Like one of the method to evaluate $1^\infty$ form is right here,
$$\lim_{x\to a}f(x)^{g(x)}=\exp(\lim_{x\to a} g(x)[f(x)-1])$$
where $\lim_{x\to a}f(x)=1$ and $\lim_{x\to a}g(x)=\infty$
I also tried some of weary examples that seem to be impossible without this method. Here is one example.
Example 1: Evaluate
$$\lim_{x\to \infty}\left( \frac{p^\frac{1}{x}+q^\frac{1}{x}+r^\frac{1}{x}+s^\frac{1}{x}}{4}\right)^{3x}$$
Answer: First I replaced $\frac{1}{x}\rightarrow z$ equation becomes
$$\lim_{z\to 0}\left( \frac{p^{z}+q^{z}+r^{z}+s^{z}}{4}\right)^\frac{3}{z}$$
which is a $1^\infty$ form
furthur applying the method,
$$= \exp\left(\lim_{z\to 0}\left( \frac{p^{z}+q^{z}+r^{z}+s^{z}}{4}-1\right)\cdot \frac{3}{z}\right)$$
$$= \exp\left(\lim_{z\to 0}\left( \frac{(p^{z}-1)+(q^{z}-1)+(r^{z}-1)+(s^{z}-1)}{z}\right)\cdot \frac{3}{4}\right)$$
Now we know $\lim_{x\to 0}\frac{a^x-1}{x}=\ln a$. Hence,
$$= \exp\left((\ln p+\ln q+\ln r+\ln s)\cdot \frac{3}{4}\right)$$
$$= \exp\left(\ln pqrs\cdot \frac{3}{4}\right)$$
$$= pqrs^{\frac{3}{4}}$$
Now my question, I had perfectly understood that how we have to apply the formula to simplify the indeterminant but I still didn't know that how this formula came to existence. I really didn't know anything about it's proof and that's the thing which I have been searching here.
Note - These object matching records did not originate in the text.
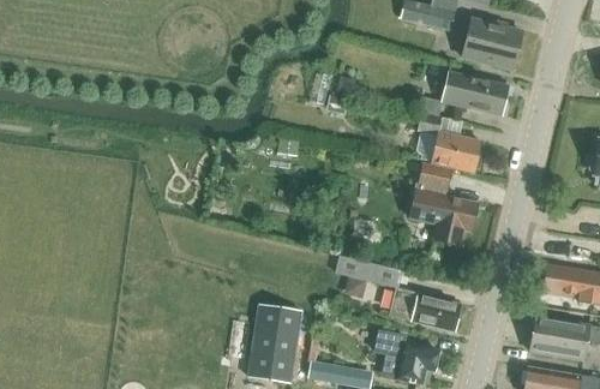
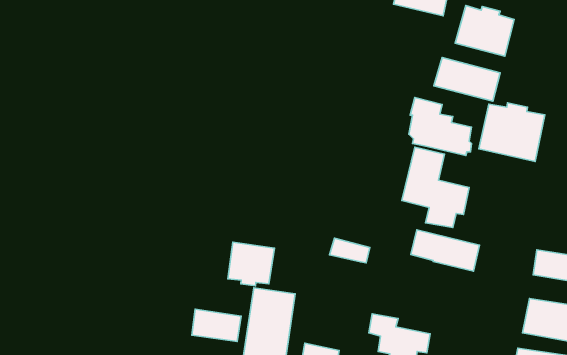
building: none -> [479,103,545,161]
building: none -> [228,242,274,286]
building: [390,288,460,330] -> [411,230,479,271]
building: none -> [192,309,241,342]

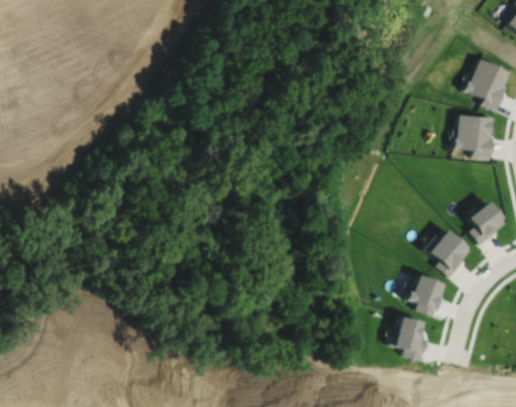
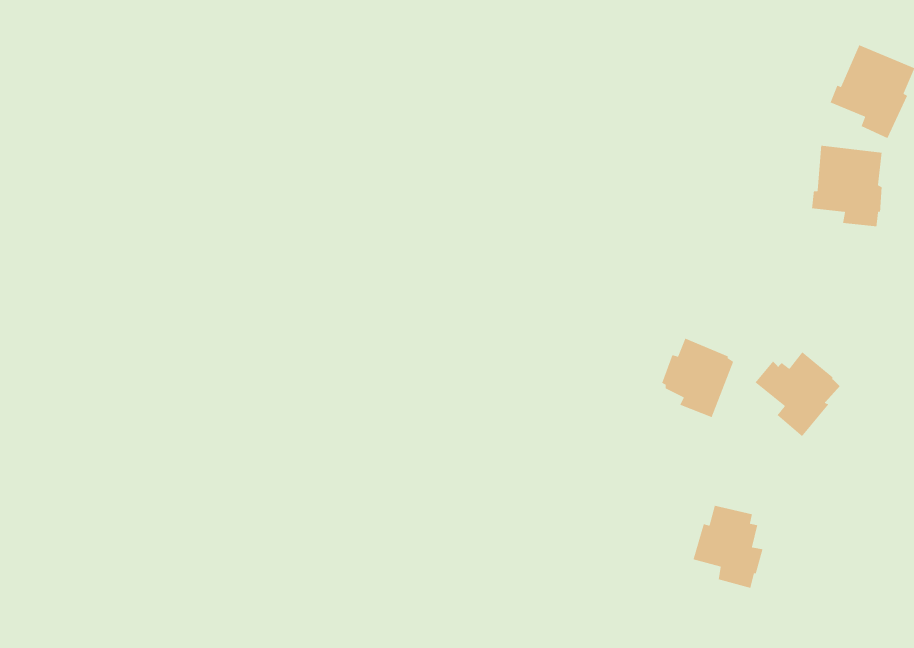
building: [467,204,505,244] -> none
building: [404,270,444,314] -> [661,338,734,418]

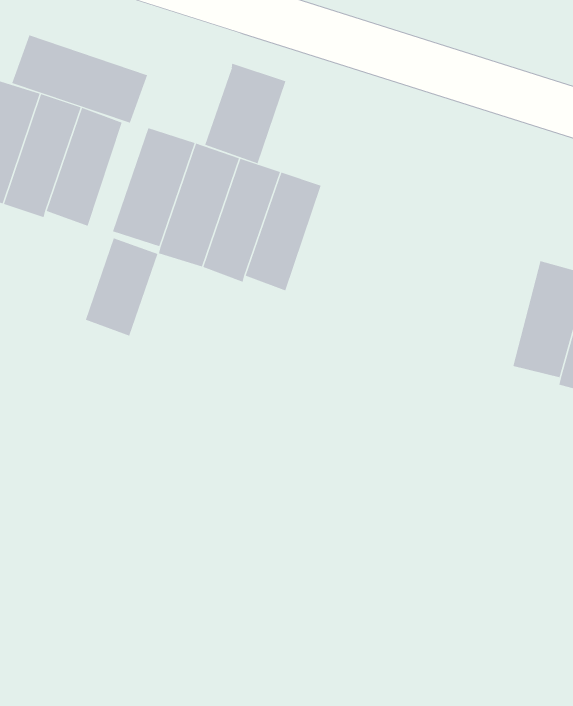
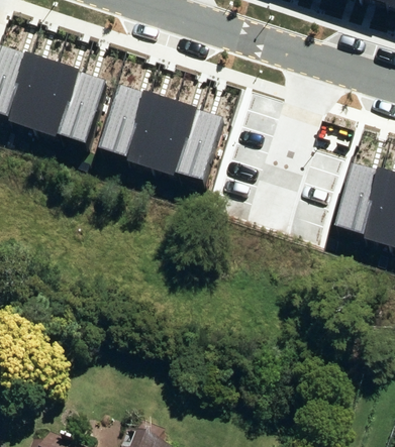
building: [11,35,148,124] -> none
building: [205,63,286,164] -> none
building: [85,237,158,336] -> none

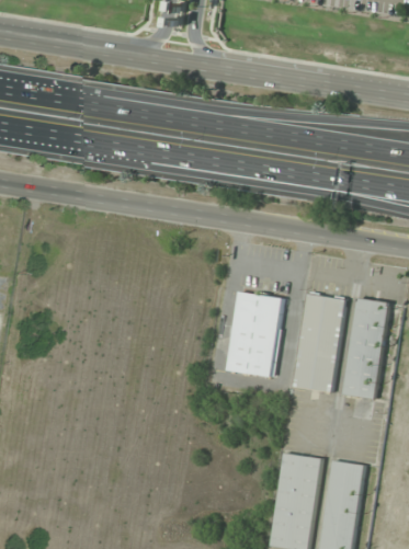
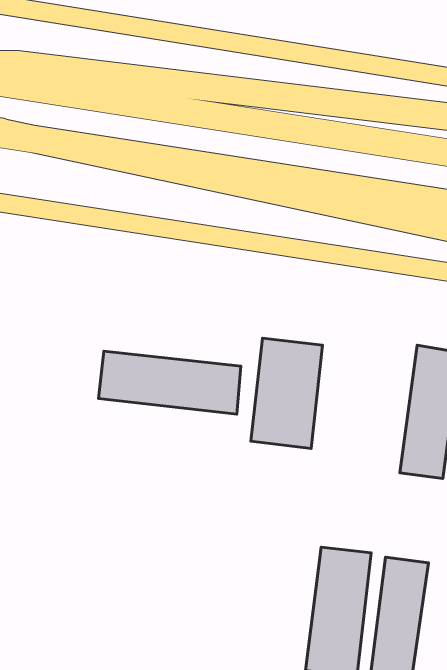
building: [295,294,344,392] -> none
building: none -> [99,351,241,414]

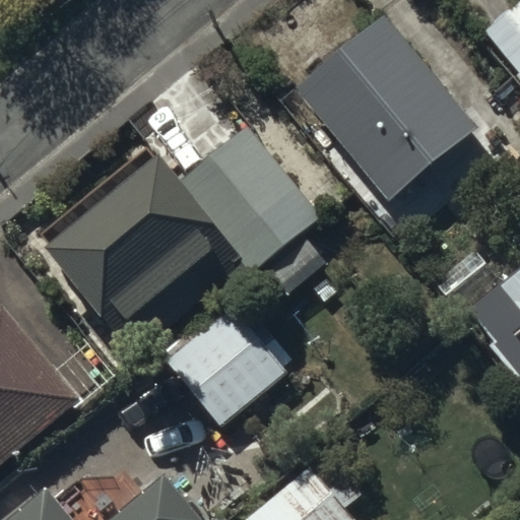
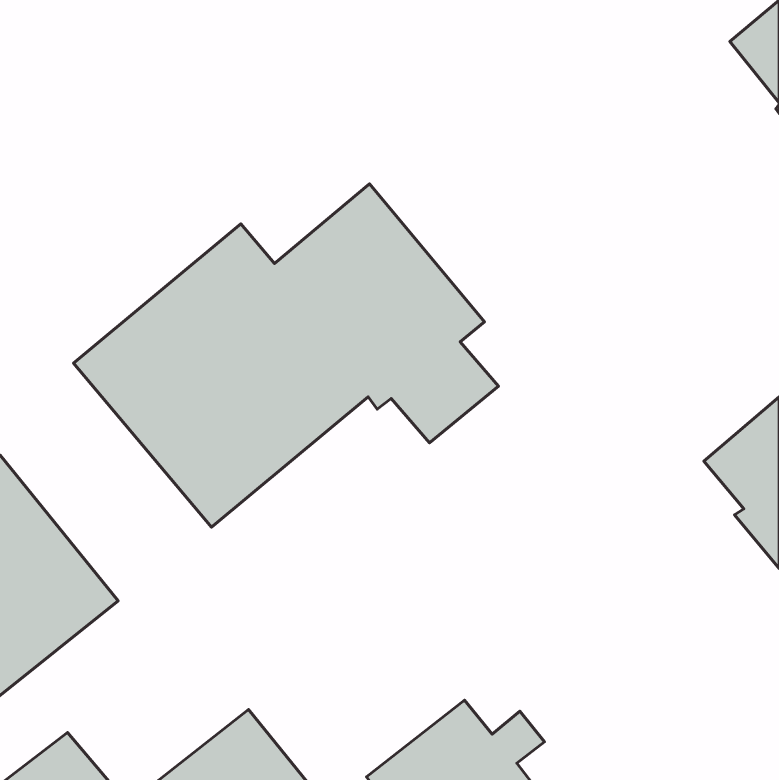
building: [294,12,475,199] -> none
building: [162,304,286,429] -> none

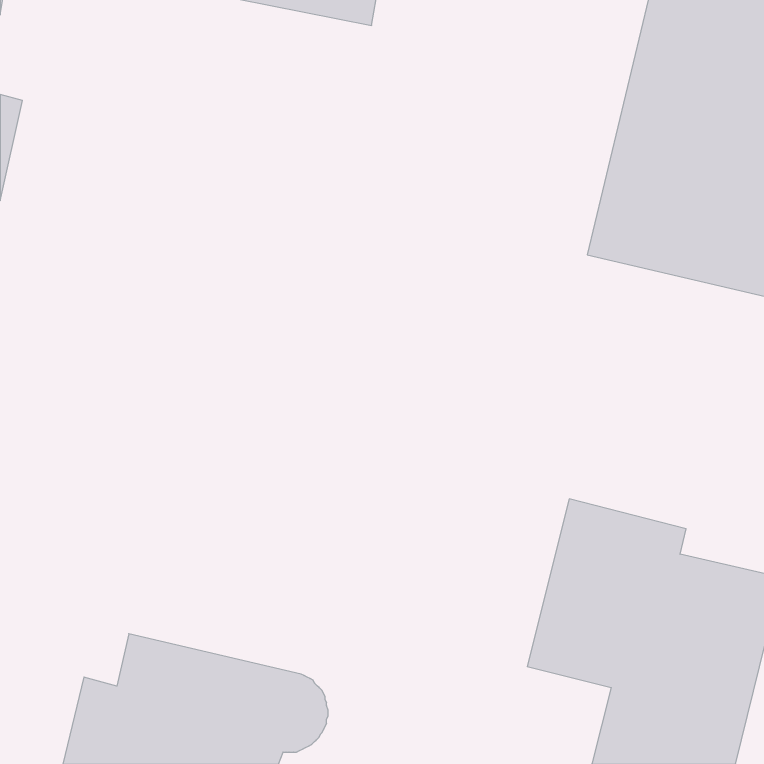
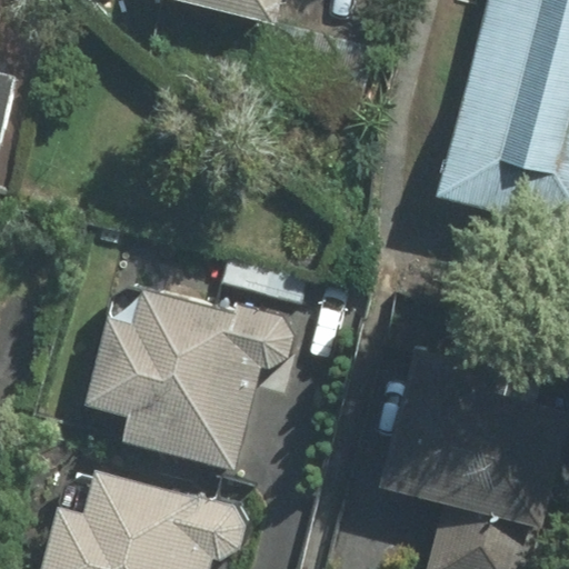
building: none -> [89,289,280,472]

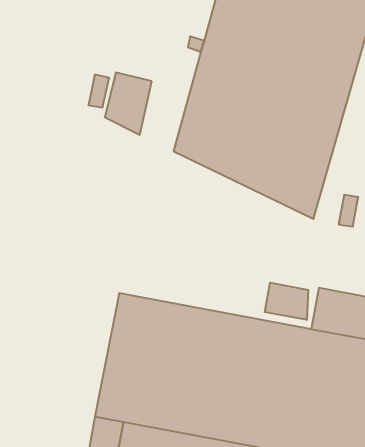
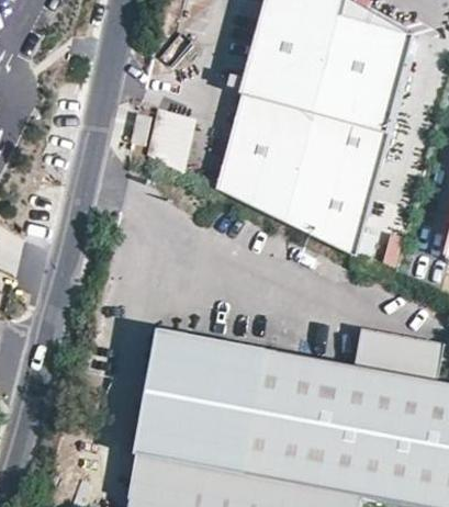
building: [265,283,308,320] -> none

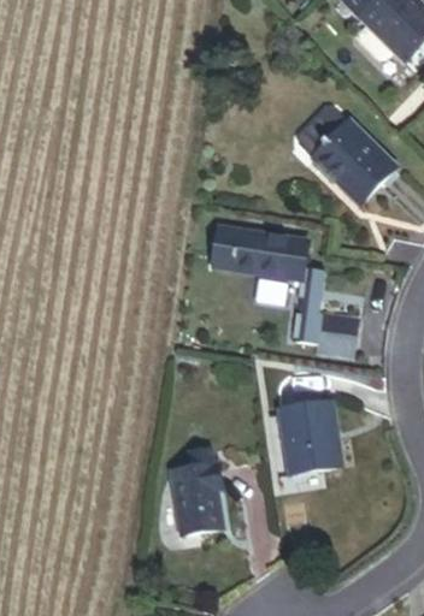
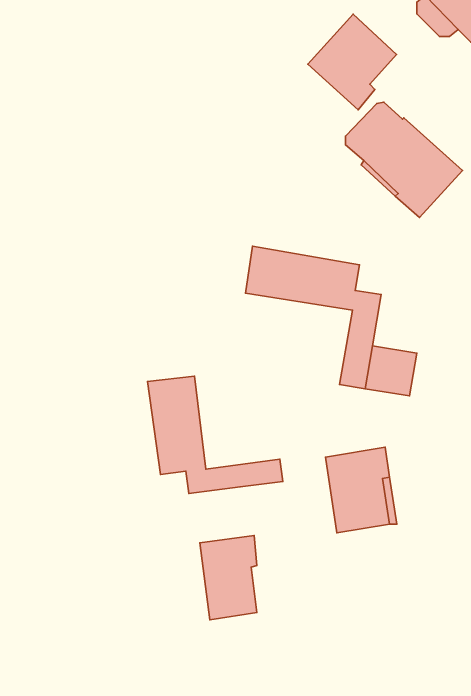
building: none -> [308,14,397,110]
building: none -> [148,376,283,494]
Before answering the question please be informed that I am a beginner in calculus so please make it as easy as you can. If you think that it's quite difficult to explain this in easy way then you can of course go with the usual one, I'll try my best to understand it and if necessary I'll show it to my teacher to understand it.
Thanks in advance!
Proof:
We'll use a known inequality: $$ 1-\frac{1}{x} < \ln x < x-1 \ \ \ \text{ for } \ \ \ x > 0 $$ Now $$ \lim_{x\to a}[f(x)]^{g(x)} = \lim_{x\to a} \exp (g(x) \ln f(x) ) $$ Since exp is continuous it will suffice if we will examine the limit of its argument: $$ \lim_{x\to a} g(x) \ln f(x) \leq \lim_{x\to a} g(x) (f(x) - 1) $$ And on the other side: $$ \lim_{x\to a} g(x) \ln f(x) \geq \lim_{x\to a} g(x)\left[ \frac{f(x) - 1}{f(x)}\right] $$ But since $\lim_{x\to a} f(x) = 1$, we have: $$ \lim_{x\to a} g(x)\left[ \frac{f(x) - 1}{f(x)}\right] = \lim_{x\to a} g(x) (f(x) - 1) $$ Thus: $$ \exp\left(\lim_{x\to a} g(x) (f(x) - 1)\right) \leq \lim_{x\to a} \exp \left( g(x) \ln f(x) \right) \leq \exp\left(\lim_{x\to a} g(x) (f(x) - 1)\right) $$ Thus: $$ \lim_{x\to a} \exp \left( g(x) \ln f(x) \right) = \exp\left(\lim_{x\to a} g(x) [f(x) - 1]\right) \square $$